### PROBLEM TO SOLVE
The lines below starting at the line containing "right hip: (172, 94)" and ending at the line containing "left knee: (85, 126)" are to be repeated exactly, with both ends kept and nothing else added.

### SOURCE INFORMATION

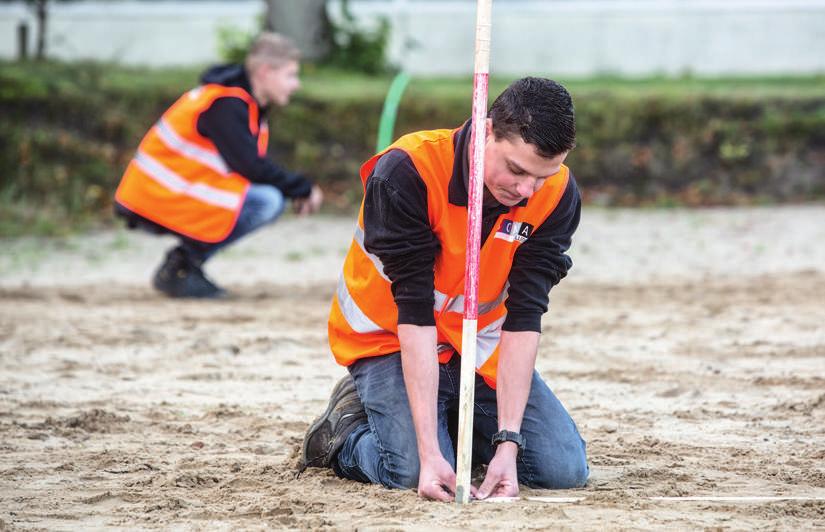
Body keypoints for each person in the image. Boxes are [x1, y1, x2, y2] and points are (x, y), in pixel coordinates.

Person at [301, 77, 588, 501]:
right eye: (516, 170)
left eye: (541, 177)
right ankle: (344, 431)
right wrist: (430, 453)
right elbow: (414, 311)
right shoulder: (407, 171)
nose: (527, 191)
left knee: (562, 470)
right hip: (390, 340)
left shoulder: (558, 195)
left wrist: (508, 444)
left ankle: (452, 419)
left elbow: (526, 317)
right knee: (413, 470)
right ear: (487, 130)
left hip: (478, 344)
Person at [114, 32, 323, 298]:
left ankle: (184, 265)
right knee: (267, 201)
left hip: (164, 193)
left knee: (266, 198)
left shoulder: (239, 101)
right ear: (266, 71)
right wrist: (302, 188)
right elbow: (250, 167)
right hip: (155, 197)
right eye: (291, 75)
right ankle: (181, 266)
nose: (296, 84)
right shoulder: (225, 104)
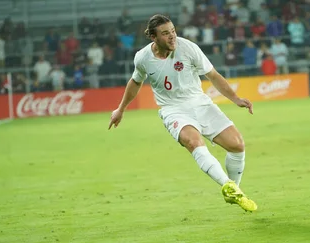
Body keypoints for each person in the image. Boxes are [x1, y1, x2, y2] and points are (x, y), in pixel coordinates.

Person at [108, 14, 257, 212]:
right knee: (194, 142)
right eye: (165, 33)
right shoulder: (143, 57)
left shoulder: (188, 48)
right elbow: (136, 82)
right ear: (153, 37)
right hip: (173, 110)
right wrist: (121, 108)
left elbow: (212, 75)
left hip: (200, 103)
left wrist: (236, 98)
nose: (172, 37)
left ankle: (235, 190)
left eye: (173, 31)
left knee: (237, 145)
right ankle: (227, 186)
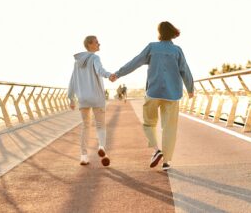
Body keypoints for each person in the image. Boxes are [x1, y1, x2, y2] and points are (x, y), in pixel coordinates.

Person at [113, 21, 194, 171]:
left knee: (149, 123)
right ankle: (166, 162)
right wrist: (190, 89)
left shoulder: (152, 47)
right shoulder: (177, 50)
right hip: (172, 94)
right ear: (172, 32)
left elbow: (135, 62)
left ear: (160, 33)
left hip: (153, 92)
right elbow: (185, 70)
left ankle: (157, 150)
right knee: (169, 128)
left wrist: (118, 74)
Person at [68, 35, 115, 166]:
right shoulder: (95, 58)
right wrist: (109, 75)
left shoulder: (77, 62)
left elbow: (72, 80)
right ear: (90, 44)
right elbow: (100, 70)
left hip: (83, 98)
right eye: (96, 42)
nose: (99, 44)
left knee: (85, 126)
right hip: (96, 97)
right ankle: (101, 148)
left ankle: (83, 156)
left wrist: (71, 98)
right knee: (100, 125)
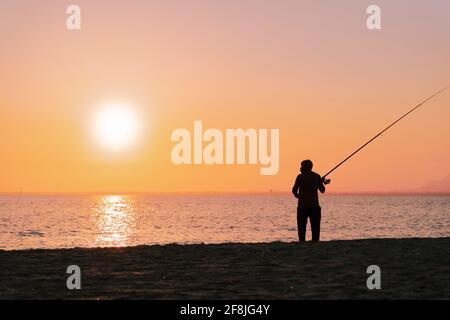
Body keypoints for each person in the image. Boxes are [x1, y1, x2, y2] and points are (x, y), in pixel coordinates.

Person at [291, 160, 330, 242]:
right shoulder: (316, 176)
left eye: (301, 166)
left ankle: (302, 242)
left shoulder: (300, 177)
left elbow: (294, 190)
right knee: (315, 229)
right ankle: (315, 243)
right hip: (315, 207)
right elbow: (322, 190)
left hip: (302, 207)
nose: (300, 168)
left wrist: (299, 196)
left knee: (301, 229)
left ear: (305, 167)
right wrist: (321, 181)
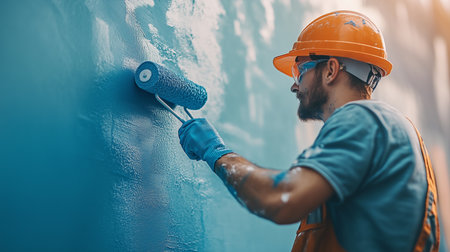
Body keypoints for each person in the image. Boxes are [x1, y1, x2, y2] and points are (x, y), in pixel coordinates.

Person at [177, 10, 440, 252]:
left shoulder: (362, 118)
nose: (294, 85)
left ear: (331, 70)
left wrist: (217, 153)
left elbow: (282, 198)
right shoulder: (387, 129)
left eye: (299, 70)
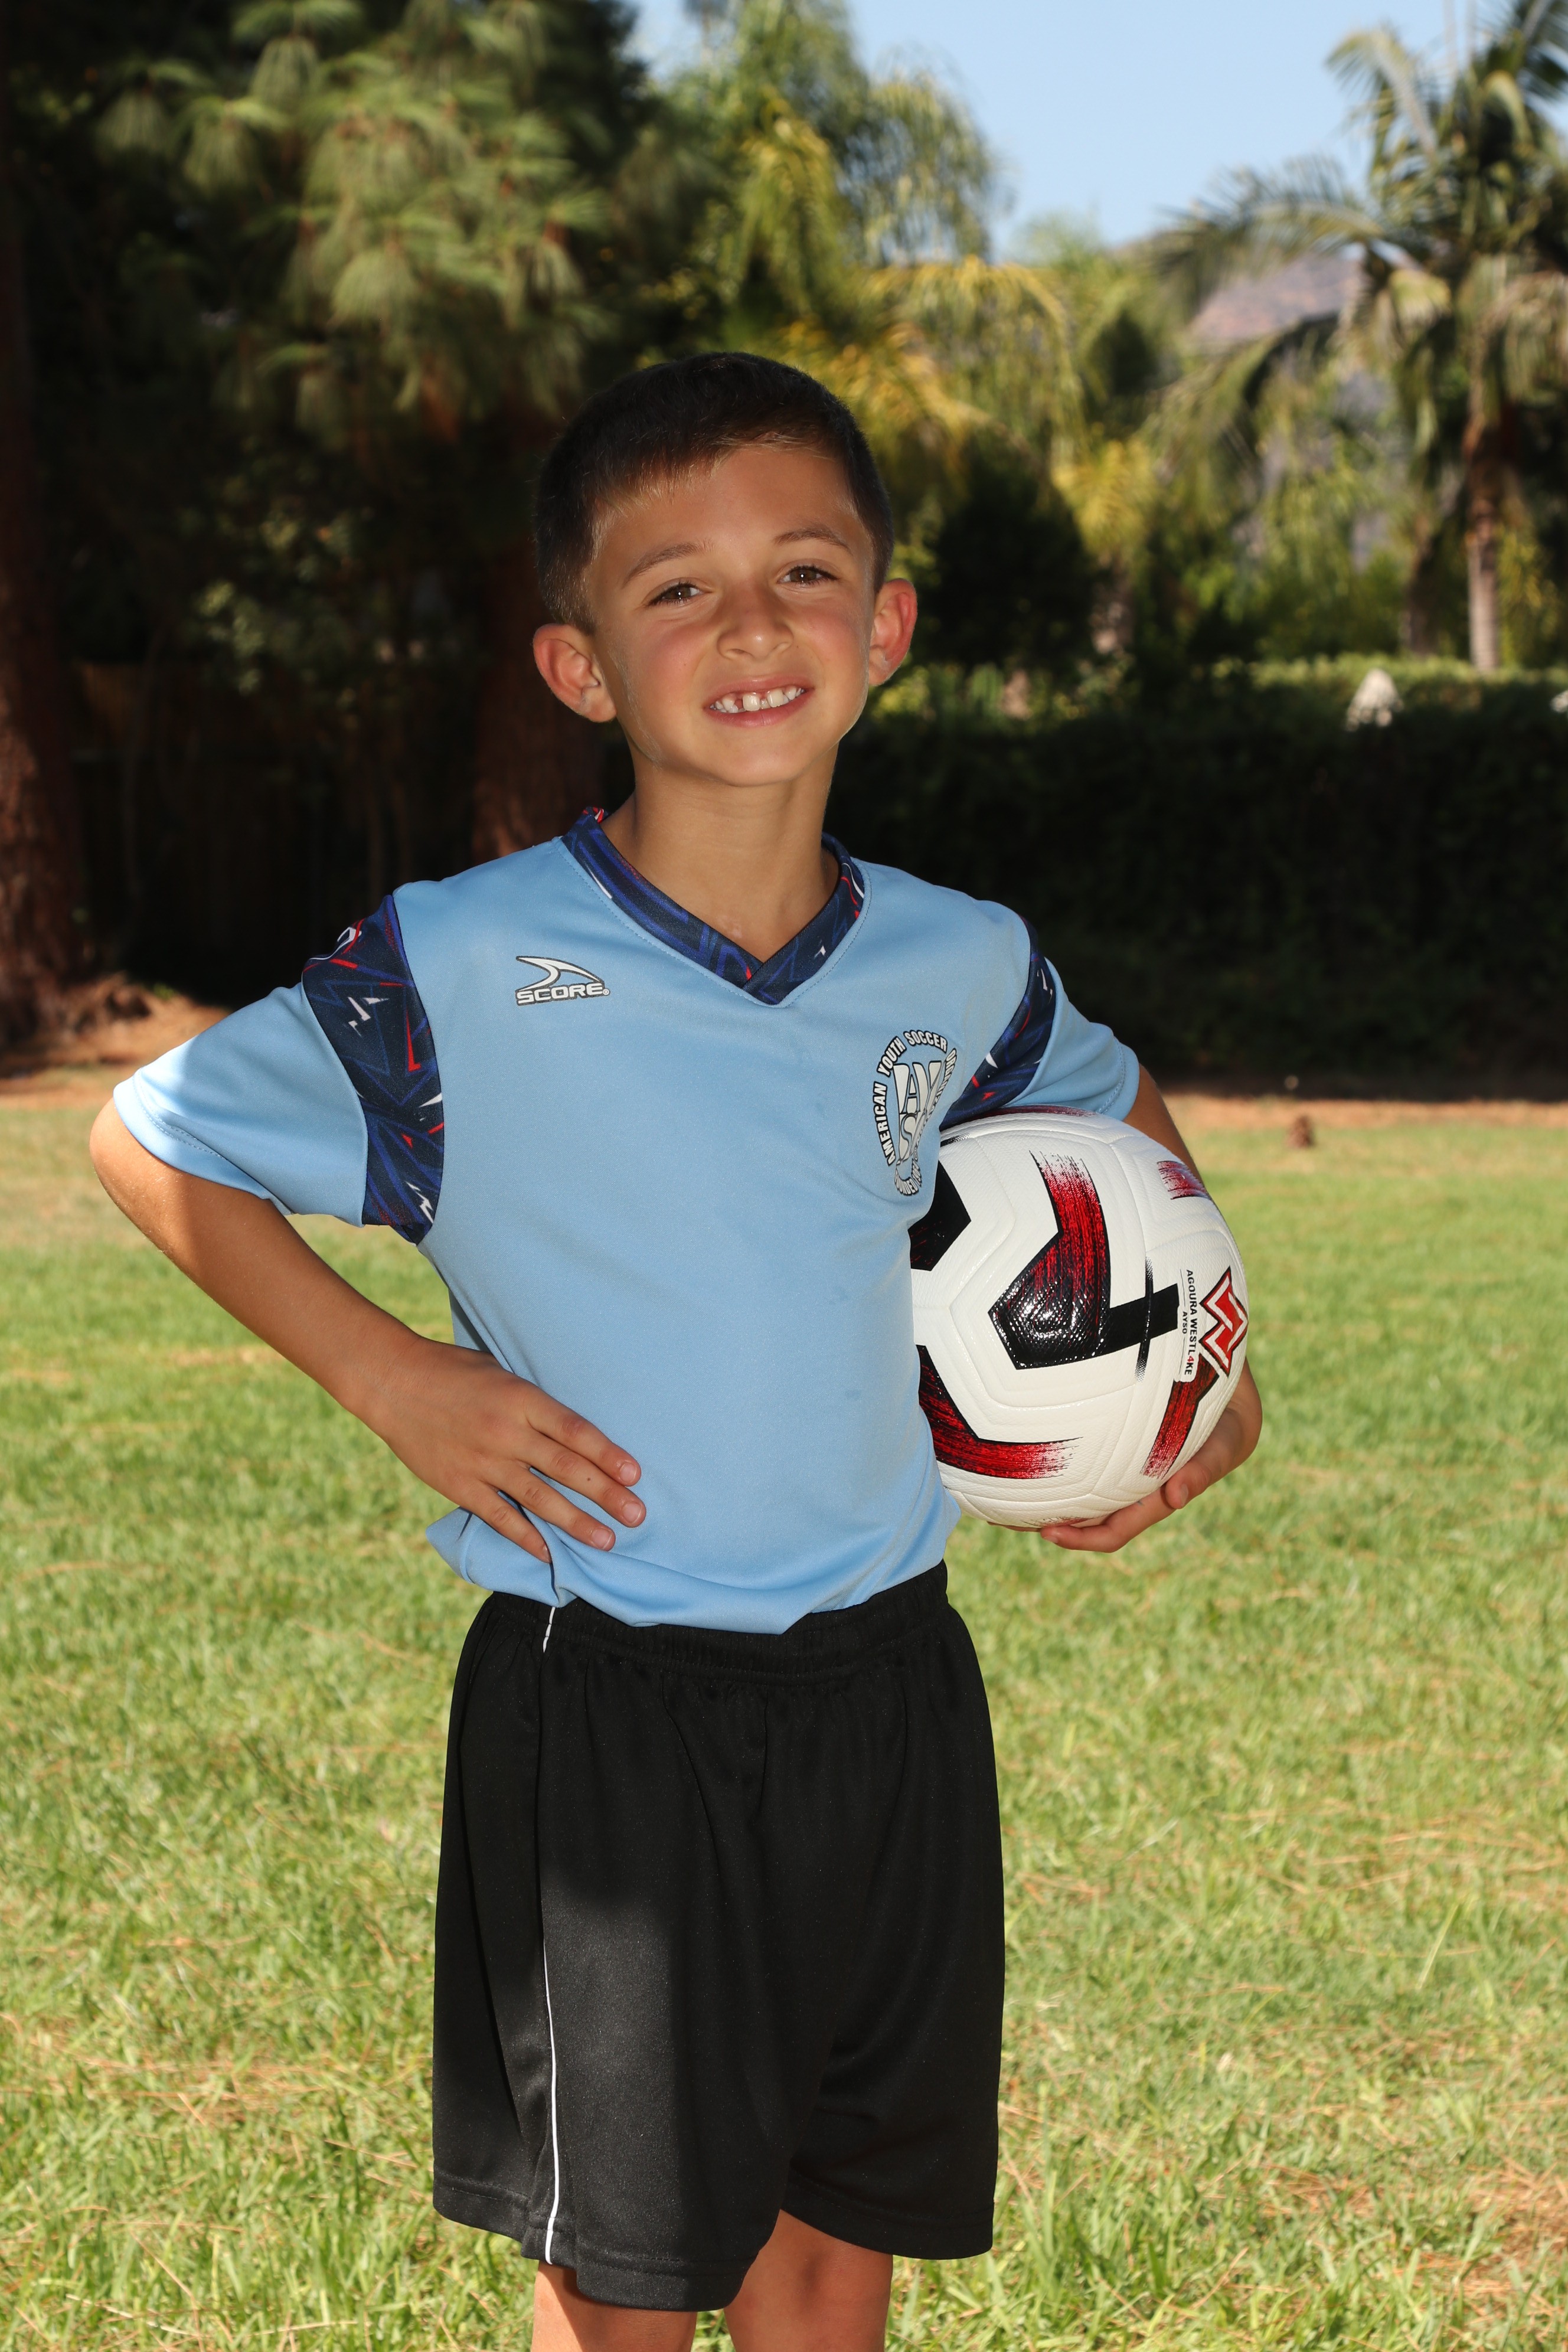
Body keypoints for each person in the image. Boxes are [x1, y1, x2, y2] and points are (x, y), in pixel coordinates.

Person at [90, 353, 1262, 2351]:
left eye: (805, 571)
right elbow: (153, 1141)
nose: (751, 625)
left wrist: (1199, 1373)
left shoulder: (959, 959)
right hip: (611, 1704)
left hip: (894, 1694)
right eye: (677, 589)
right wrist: (399, 1379)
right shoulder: (463, 962)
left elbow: (1114, 1108)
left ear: (886, 627)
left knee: (829, 2253)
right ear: (579, 665)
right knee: (631, 2287)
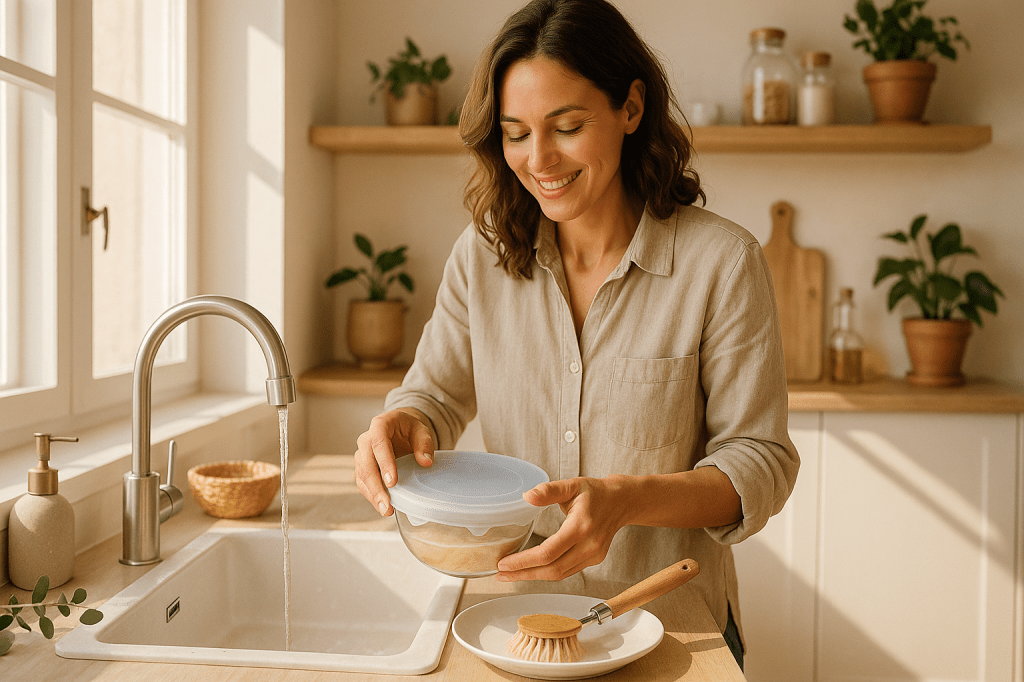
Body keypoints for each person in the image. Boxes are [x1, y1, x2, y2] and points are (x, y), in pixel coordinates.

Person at [353, 0, 799, 670]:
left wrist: (629, 501)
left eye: (566, 126)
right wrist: (401, 421)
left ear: (630, 108)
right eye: (516, 133)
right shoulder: (481, 257)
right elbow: (434, 400)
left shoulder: (723, 263)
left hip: (673, 621)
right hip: (514, 623)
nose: (540, 160)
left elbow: (760, 462)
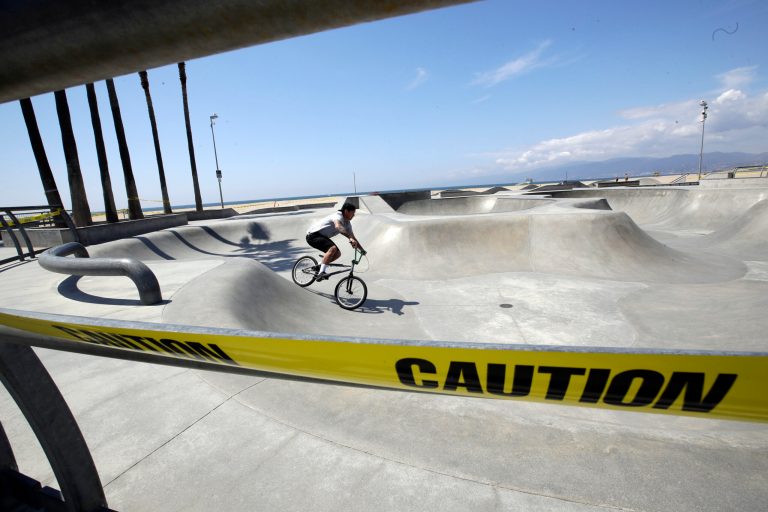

### EXPECTED ANSWER
right hip: (172, 94)
right ear: (172, 32)
left elbow: (135, 62)
left ear: (160, 33)
left hip: (153, 92)
right elbow: (185, 70)
left ankle: (157, 150)
right knee: (169, 128)
left wrist: (118, 74)
Person at [68, 35, 115, 166]:
right shoulder: (95, 58)
right wrist: (109, 75)
left shoulder: (77, 62)
left elbow: (72, 80)
right ear: (90, 44)
right elbow: (100, 70)
left hip: (83, 98)
right eye: (96, 42)
nose: (99, 44)
left knee: (85, 126)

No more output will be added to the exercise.